### WHAT IS BEING ASKED:
In the willow oak thread, copy the passage from "Your Honey Locust" up to and including "of his tractor!", and swap "tractor" for "pickup".

# Uses for a dead standing willow oak?



## jeffreythree (Jan 9, 2008)

Looking for suggestions on what to cut them into. One is 12", cut down already, but did not have time to try the ripsaw on it. I gotta come up with a better method of pinning its rail to a log, it pops off too easy. The other is 24", clear to 20' or so, still standing. They both are starting to collect frass at the base, but have only been dead a month or less. I hate to just make firewood out of them, and I already have 8 dead wildlife trees near them, including a monster 48" post oak. The pond killed them when it stayed to high last year and drowned them. Also, I guess I do have some thorny honey locust, see pic. It looks really old and nasty, but only about 12".


----------



## Daren (Oct 14, 2006)

You got me on willow oak, we really don't have it around here. My thought would be cut one open and see ? If it looks good make some lumber. Boy that is a nasty looking honeylocust, much scalier bark than I am used to seeing.


----------



## Oscar (Jun 7, 2008)

Willow Oaks are considered the inferior variety of the Black Oak family, the wood is redish brown and not particularly attractive. It seems to have more in common with it's first namesake (Willow) than the latter (Oak). In the past it's been used (besides firewood) mostly for Farm/Ranch general use, fence posts etc ... .

Your Honey Locust (HL) looks menacing and as someone who has been up close & personal Too many times with them (2 inch of Thorn in left upper thigh) because of Horse ridding I have great respect for them. That said, I jump at the opportunity to miil it's logs and burn the remenents. It has a gorgeous Rose color, seems as strong as Oak and IMHO the very best heat producing wood. We heat exclusively with wood and I can never have enough of the HL on hand!!


----------



## dirtclod (May 7, 2008)

Yeah That's a wicked one. That bark got me too. Be careful not to drive over any thorns. Neighbor mowed a field that had a lot of them in it. He ended up with several flats, including the back tire of his tractor!

I haven't milled any willow oak. What I could find on it said it's used for general construction, RR ties and pulp.

Maybe mill yourself some material for a heavy/rough workbench and some timbers for building.


----------

### PROVIDED MATERIAL:

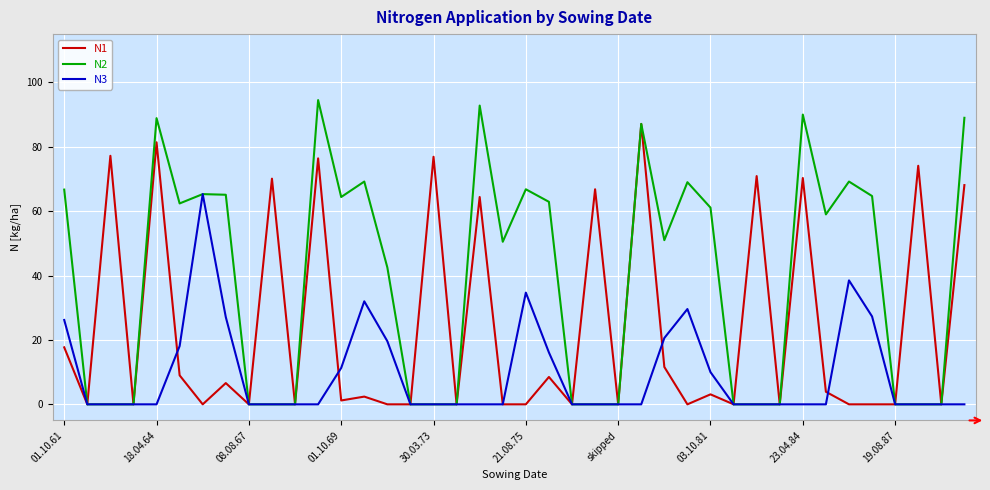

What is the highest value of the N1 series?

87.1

==

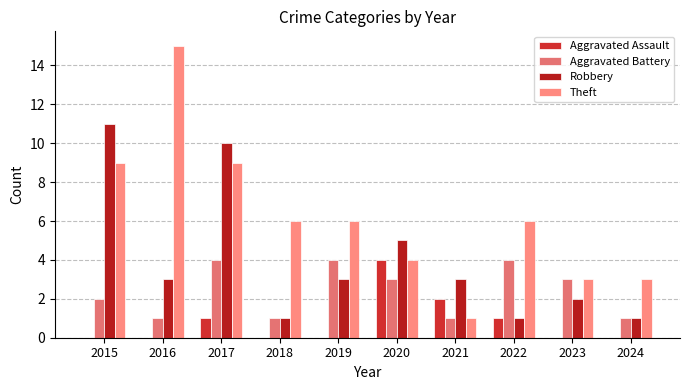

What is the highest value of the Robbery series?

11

### RESPONSE TO THIS TASK:
Your Honey Locust (HL) looks menacing and as someone who has been up close & personal Too many times with them (2 inch of Thorn in left upper thigh) because of Horse ridding I have great respect for them. That said, I jump at the opportunity to miil it's logs and burn the remenents. It has a gorgeous Rose color, seems as strong as Oak and IMHO the very best heat producing wood. We heat exclusively with wood and I can never have enough of the HL on hand!!


----------



## dirtclod (May 7, 2008)

Yeah That's a wicked one. That bark got me too. Be careful not to drive over any thorns. Neighbor mowed a field that had a lot of them in it. He ended up with several flats, including the back tire of his pickup!